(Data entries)
_ _ _ _ _ _ _
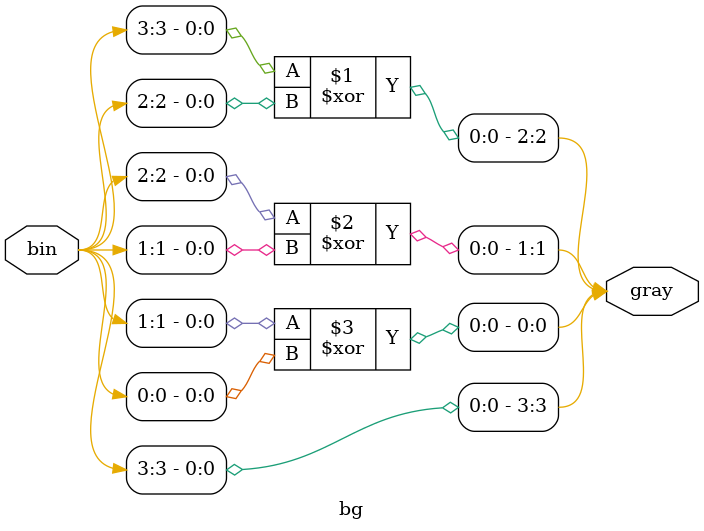
<source format=sv>

module bg #(
  parameter width = 4
)(
  input     wire[width-1:0] bin,
  output    wire[width-1:0] gray

);

  assign gray[width-1] = bin[width-1];

  genvar i;
  for (i=width-2; i>=0; i=i-1)
    assign gray[i] = bin[i+1] ^ bin[i];

endmodule

</source>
_ _ _ _ _ _ _
--- EXERCISE ---
Your answer must be the exact lines from the start of the data through the line with "assign gray[i] = bin[i+1] ^ bin[i];", inclusive, and nothing else; pictures do not belong in it.

--- EXERCISE RESPONSE ---
<source format=sv>

module bg #(
  parameter width = 4
)(
  input     wire[width-1:0] bin,
  output    wire[width-1:0] gray

);

  assign gray[width-1] = bin[width-1];

  genvar i;
  for (i=width-2; i>=0; i=i-1)
    assign gray[i] = bin[i+1] ^ bin[i];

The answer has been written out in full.